Serruys: "Si. Nous constatons qu’un vent nouveau souffle depuis 2010. On essaie de combler notre retard sur les pays dans le peleton de tête. De plus en plus d’investissements sont consentis dans la R&D en matière de logiciels et d'ingénierie, par exemple, mais aussi des mesures fiscales destinées à réduire les charges salariales. En outre, le climat s’est nettement amélioré pour les start-ups, notamment avec la dispense de versement du précompte professionnel pour les entreprises débutantes." "Il reste cependant beaucoup de pain sur la planche.
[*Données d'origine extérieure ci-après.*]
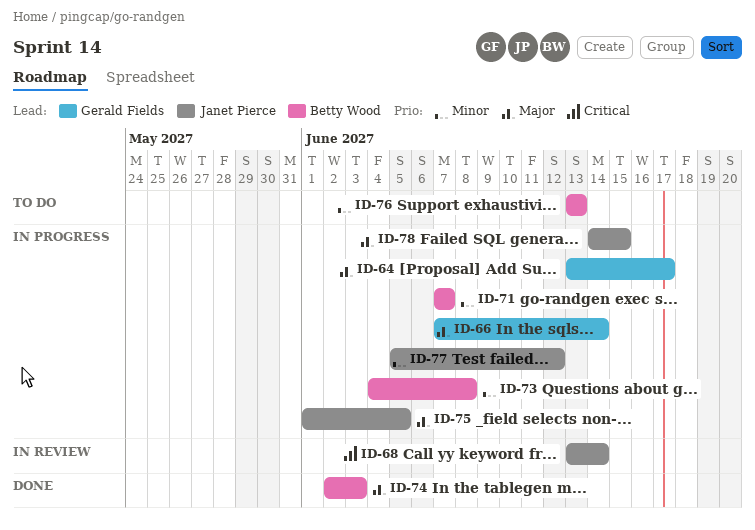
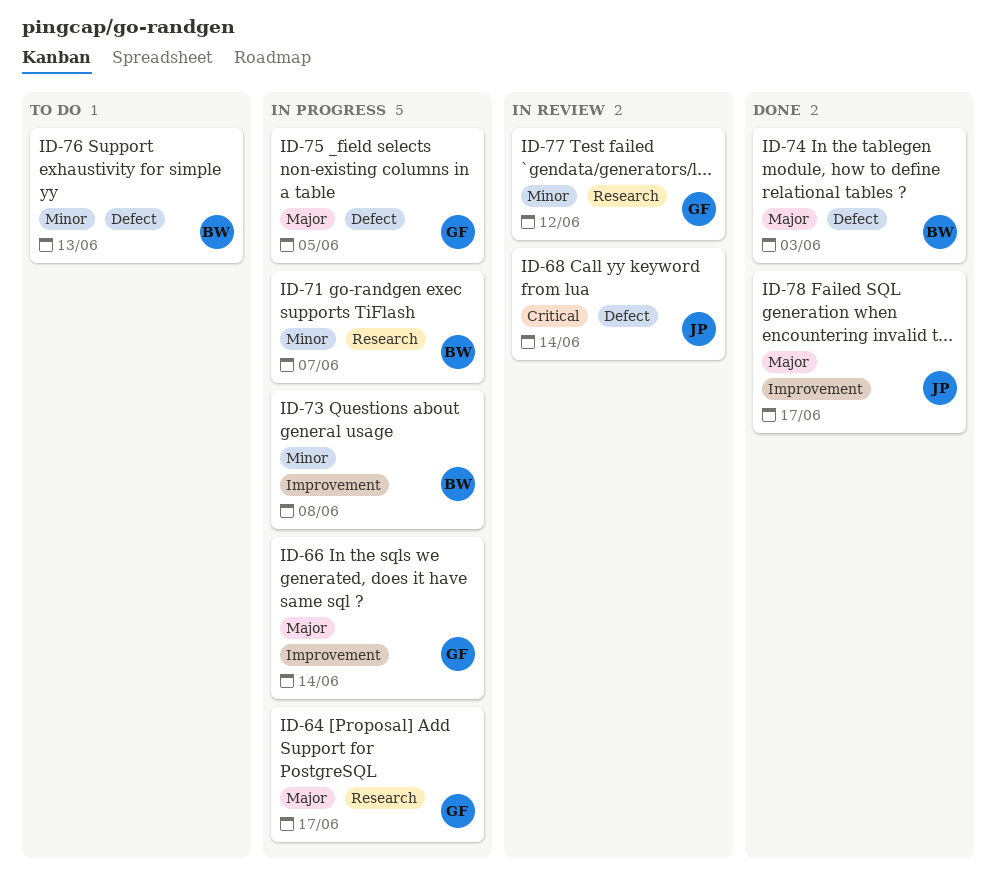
ID-75, owner: Janet Pierce -> Gerald Fields
ID-77, status: In progress -> In review
ID-77, owner: Janet Pierce -> Gerald Fields
ID-78, status: In progress -> Done
ID-78, due: Jun 15 -> Jun 17

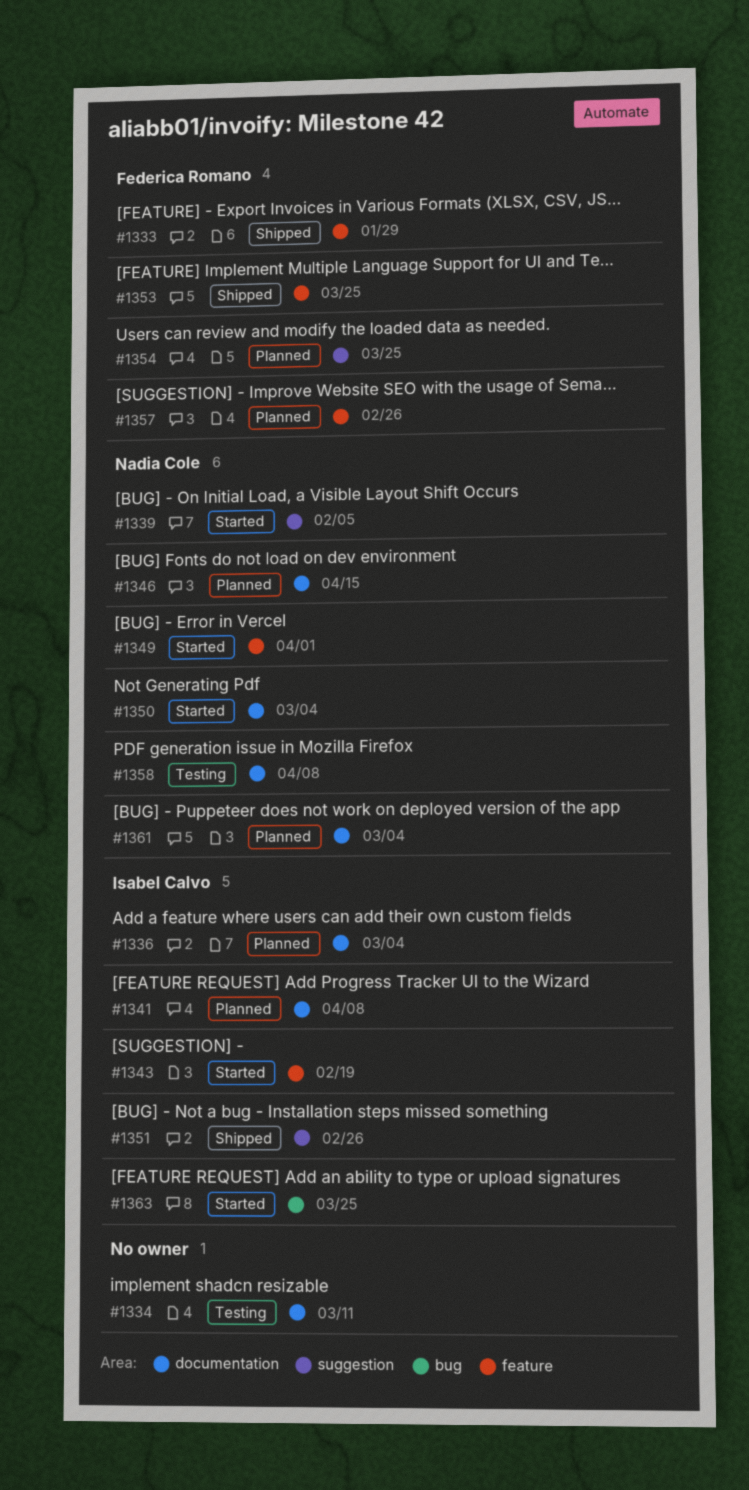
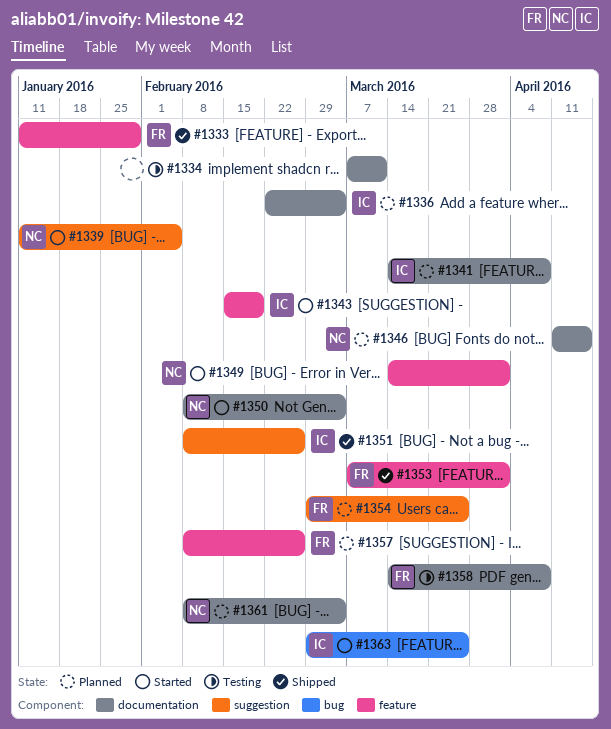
#1353, due: Mar 25 -> Apr 1
#1358, owner: Nadia Cole -> Federica Romano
L’Europe oblige la Belgique à doubler ses investissements dans l’informatique et les télécommunications dans la fonction publique d’ici 2020, ce qui constituera un levier pour une croissance du même ordre dans le secteur privé. La numérisation des services de police récemment annoncée s’inscrit également dans cette évolution."
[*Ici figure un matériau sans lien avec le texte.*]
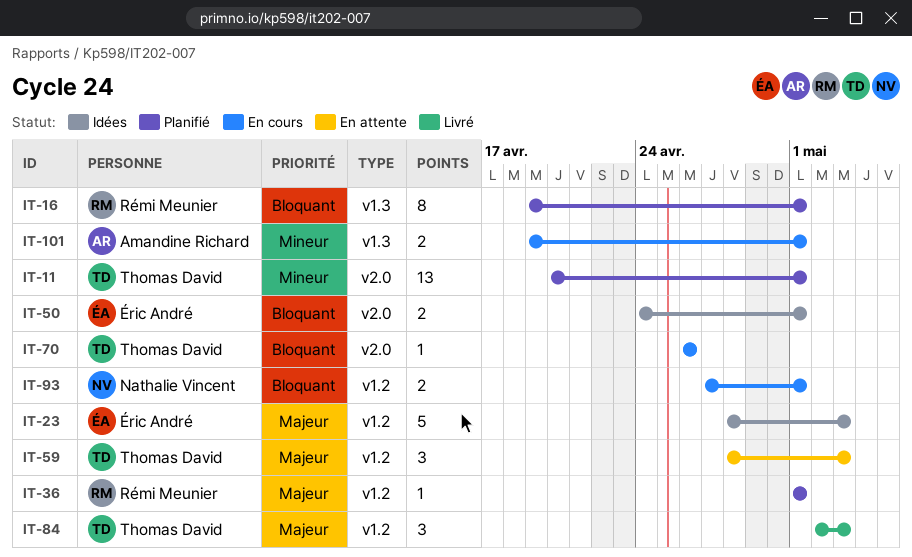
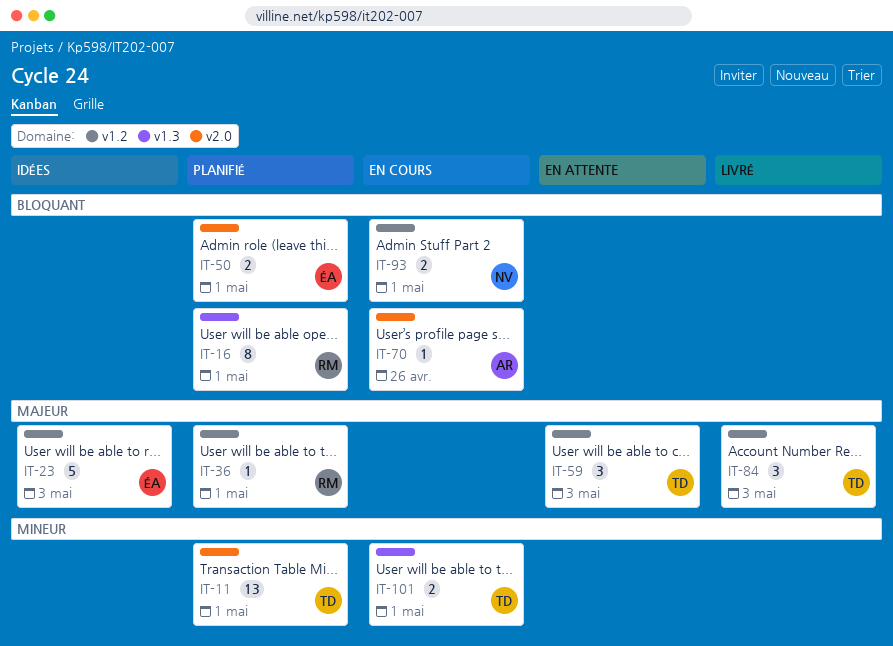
IT-50, status: Idées -> Planifié
IT-70, owner: Thomas David -> Amandine Richard
IT-101, owner: Amandine Richard -> Thomas David

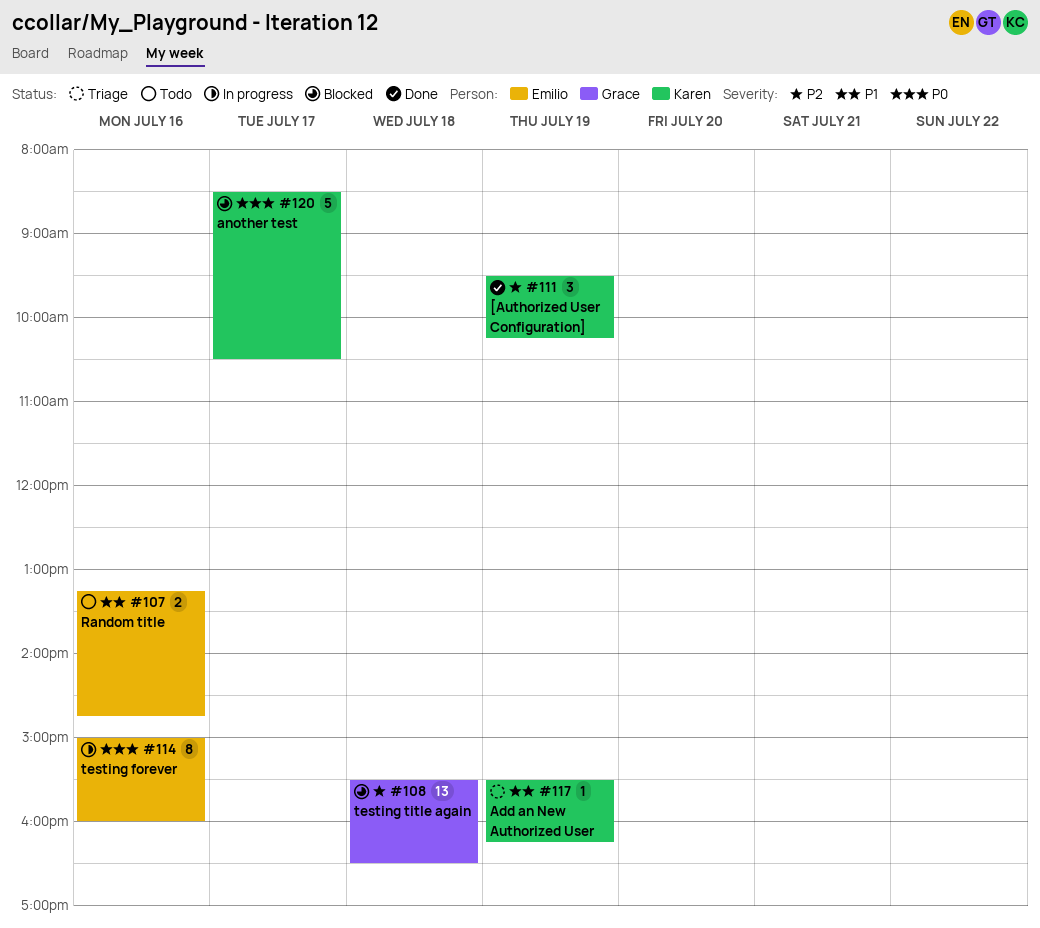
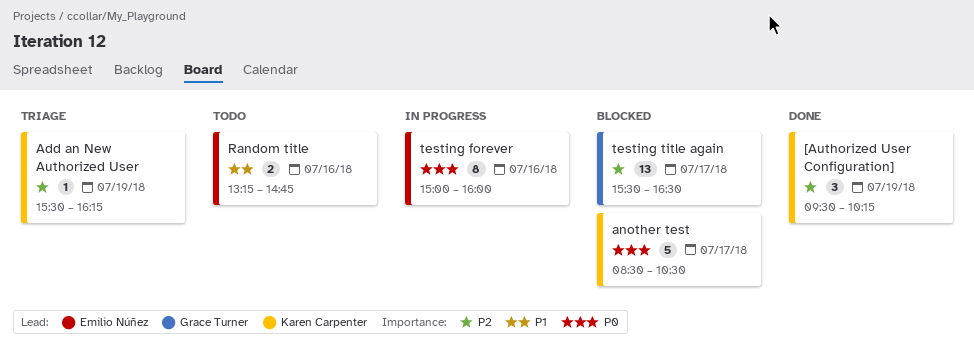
Add an New Authorized User, priority: P1 -> P2
testing title again, day: Jul 18 -> Jul 17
"La Belgique souffre d’un manque cruel d’informaticiens, tout simplement"
"Je m’occupe d’informatique depuis 33 ans: la Belgique manque toujours énormément de bras dans ce secteur", déplore Marc De Keersmaecker, directeur général de RealDolmen. "Chaque année, le nombre d’informaticiens qui arrivent sur le marché correspond exactement au nombre de départs. C’est pourquoi le volume reste constant, alors même que la demande ne cesse de croître." "La quête de personnes de qualité est un fil rouge dans ma carrière d’entrepreneur", prolonge Edgard Vermeersch, CEO d’Itineris. Voici deux ans, son entreprise a notamment essayé de trouver des informaticiens via une campagne radio sur Studio Brussel, pendant flamand de PureFM. "Il y en a tout simplement trop peu. Dans d’autres pays, les entreprises informatiques peuvent rapidement passer de quelques dizaines à plusieurs centaines de travailleurs. En Belgique, c’est totalement exclu." Pourquoi? "Je crains que les gens aient tout simplement une mauvaise image de l’informatique", déclare Marc De Keersmaecker.
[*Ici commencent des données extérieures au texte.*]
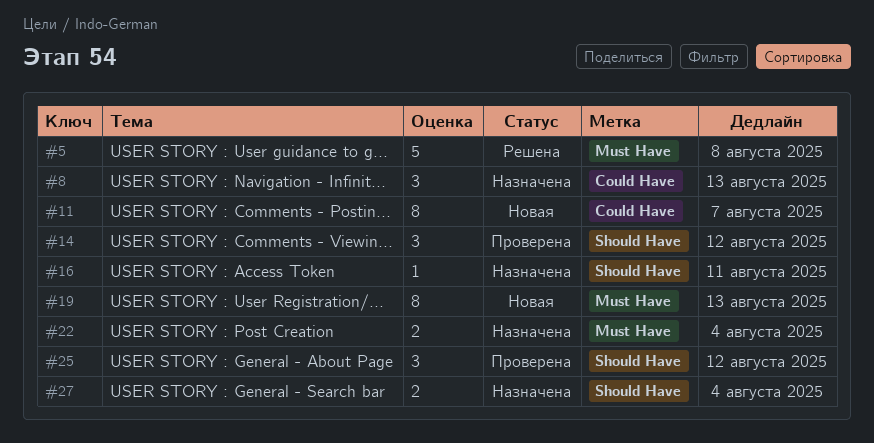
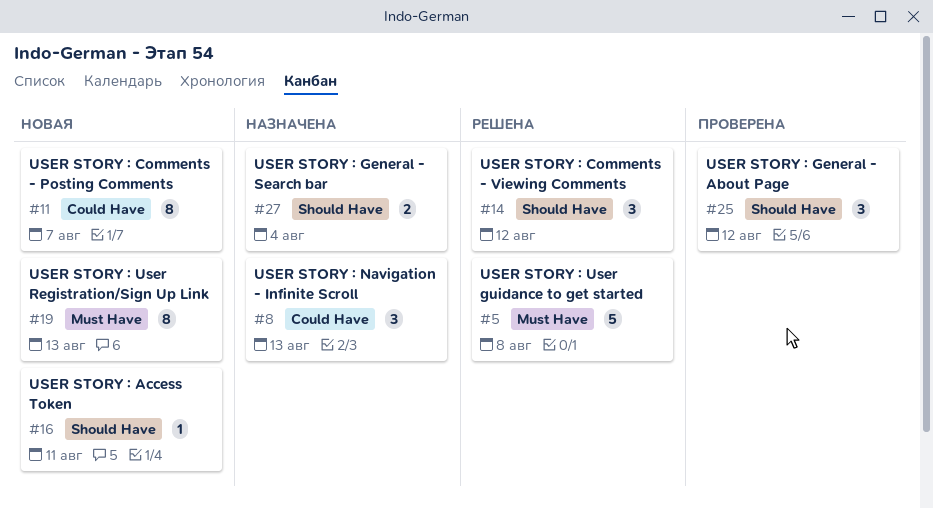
#14, status: Проверена -> Решена
#16, status: Назначена -> Новая
#22: present -> none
"Il s’agit pourtant d’un monde absolument passionnant. Nous avons besoin d’autres campagnes qui montrent le secteur sous un meilleur jour. Le fait que cet univers soit toujours majoritairement masculin ne favorise pas non plus l’ évolution de son image." Les femmes, mais aussi les jeunes de manière générale, montrent peu d’intérêt pour le secteur. À Gand, par exemple, 70 étudiants à peine décrocheront un diplôme d’informaticien cette année. Soit moins qu’en philosophie! "Avec tout le respect que je peux avoir pour les philosophes, n’est-ce pas hallucinant?", soupire Edgard Vermeersch. "Le secteur informatique est très important pour la croissance économique et notre bien-être futur." Les CEO tentent bon gré mal gré de gérer cette pénurie. "En Belgique, nous engagerons 60 informaticiens sortis d’une haute école ou d’une université cette année", souligne Marc De Keersmaecker.
"Mais nous sommes également contraints de trouver des solutions à l’étranger si nous voulons continuer à croître. C’est finalement un secteur à assez forte intensité en termes de main-d’oeuvre. Raison pour laquelle nous collaborons avec des entreprises portugaises, polonaises et ukrainiennes." En procédant ainsi, RealDolmen échappe également aux charges salariales élevées en Belgique. Un informaticien polonais coûte à peine la moitié de son collègue belge… "Naturellement, cela joue aussi", consent Marc De Keersmaecker. "Il ne faut pas se le cacher. Et il est faux d’affirmer qu’ils sont moins chers parce qu’ils sont moins bons. J’aimerais briser ce mythe. Mais ces gens connaissent aussi bien l’informatique que les informaticiens belges."